Rain dropped her chin. People like us. Losers. Criminals. Junkies. She squeezed the grip of the gun till her knuckles went white.
“Bullshit. We didn't do anything wrong. They can't touch us.”
“That bitch is going to make sure we go down.”
“If you wouldn't have kidnapped her—”
“I didn't kidnap no one.”
Rain lifted the gun from the table and waved it at him. “You threatened her with a fucking gun.”
He narrowed his eyes. “I'm tired of you second guessing me all the time.”
She rolled her eyes. “Here we go.”
“Don’t do that. Stop treating me like a little baby. I'm your older brother.”
“I'm not having this argument again. I'm sick of it. I'm sick of you, of Ethan, of everything. I just want to go home.” She stood.
“So you can squirt more of that junk into your veins.”
“What of it?”
Lazaro skirted the table. “Cops are probably waiting to pounce on your ass as it is. You want to give them a reason to haul your ass in?”
“It's my life.”
“No it ain't. You go down, you'll drag the rest of us down. Me, you, Ethan, Graham. We'll all have matching cells.”
“That’s just stupid.”
His breath came in short puffs through his nose. “Sit down.”
Rain stepped back, but not to sit. She lifted the gun and sighted down the barrel at his chest. “You forget I have the gun?”
Lazaro snorted. He raised a hand as if to slap her. “Either you shoot me, or I knock you on your ass.”
“Just get out of my way.”
He back-handed her, his knuckles striking the bruised side of her face. The flesh still tender, a fresh swell of pain awakened through her cheek.
She shrieked and staggered back. “You son of a—”
He struck her again in the same spot.
This time she almost dropped to her knees. The kitchen spun around her. Hang onto the gun. Keep the gun up or you’re dead.
“You gonna shoot or get slapped?” he asked.
She shuffled back to get some distance, aimed, and tightened her finger on the trigger. “I'll do it. You try to hit me again and—”
He charged forward, fist raised.
She pulled the trigger.
The dry and empty snap from the pistol probably startled Rain more than if it had actually fired. Her heart pounded double-time. Did she leave the safety on? No. The trigger had pulled. The gun should have fired. It should have—
The room went dark for an instant. She lost track of her body. She heard the gun clatter to the kitchen floor. Then her vision cleared in time for her to see that same floor rise up to meet her. She managed to tuck an arm under her and break her fall enough to keep from knocking her head on the tiles.
A warm wetness trickled over her upper lip. She wiped under her nose and blood smeared across her hand. Lazaro had hit her so fast she hadn't seen it, or so hard he'd knocked the short memory out of her head.

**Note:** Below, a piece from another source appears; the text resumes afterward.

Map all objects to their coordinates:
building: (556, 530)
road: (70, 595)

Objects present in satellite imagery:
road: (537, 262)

She rolled onto her back, felt like she could doze off right there on the kitchen floor.
Lazaro clomped over to her and planted a foot on either side of her waist. He had retrieved the pistol and aimed it down at her.
“Laz . . .”
He squeezed the trigger a half dozen times. Each time the gun clicked empty. He dropped the gun onto her chest like a piece of trash.
Rain's lungs seemed to have turned against her, making every breath an effort.

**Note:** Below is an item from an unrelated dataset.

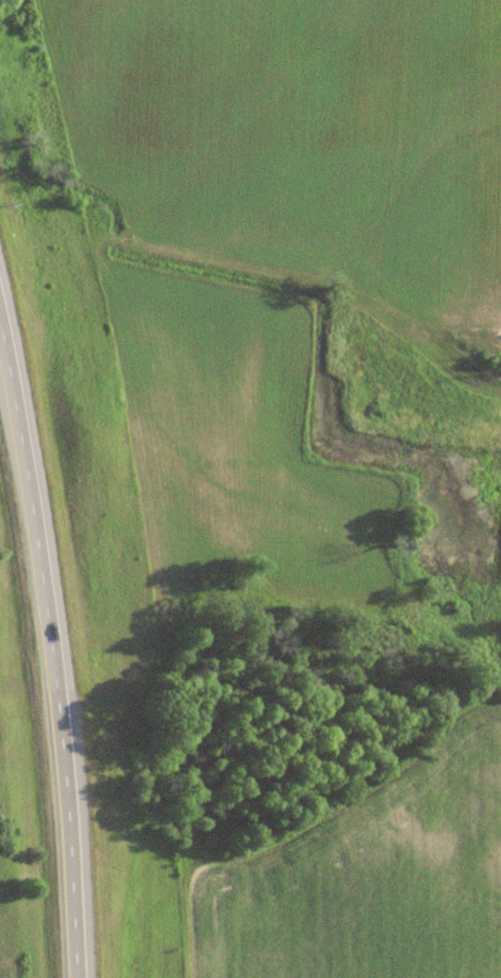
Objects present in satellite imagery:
road: (2, 351)
road: (49, 651)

“You know what this means?” he asked.
Rain shook her head.
“It means you don't second guess me. Thing was just for show. If I wanted to really hurt anyone, you know I wouldn't need no gun to do it.”
She nodded. “I know.”
He crouched down, still straddling her. He pointed a finger in her face.
“Don't you ever defy me again.”
“Okay, Laz. Okay.”
He stood and offered a hand to help her up. She'd rather lay there and drift, but if she turned down Lazaro's offered hand he might interpret that as defying him. In fact, she was certain this was a test.
She reached up and gripped his wrist.
He lifted her easily to her feet and let her lean on him for support.
“That's better,” he said. “Now let's see about finding you a fix, get you feeling like yourself again.”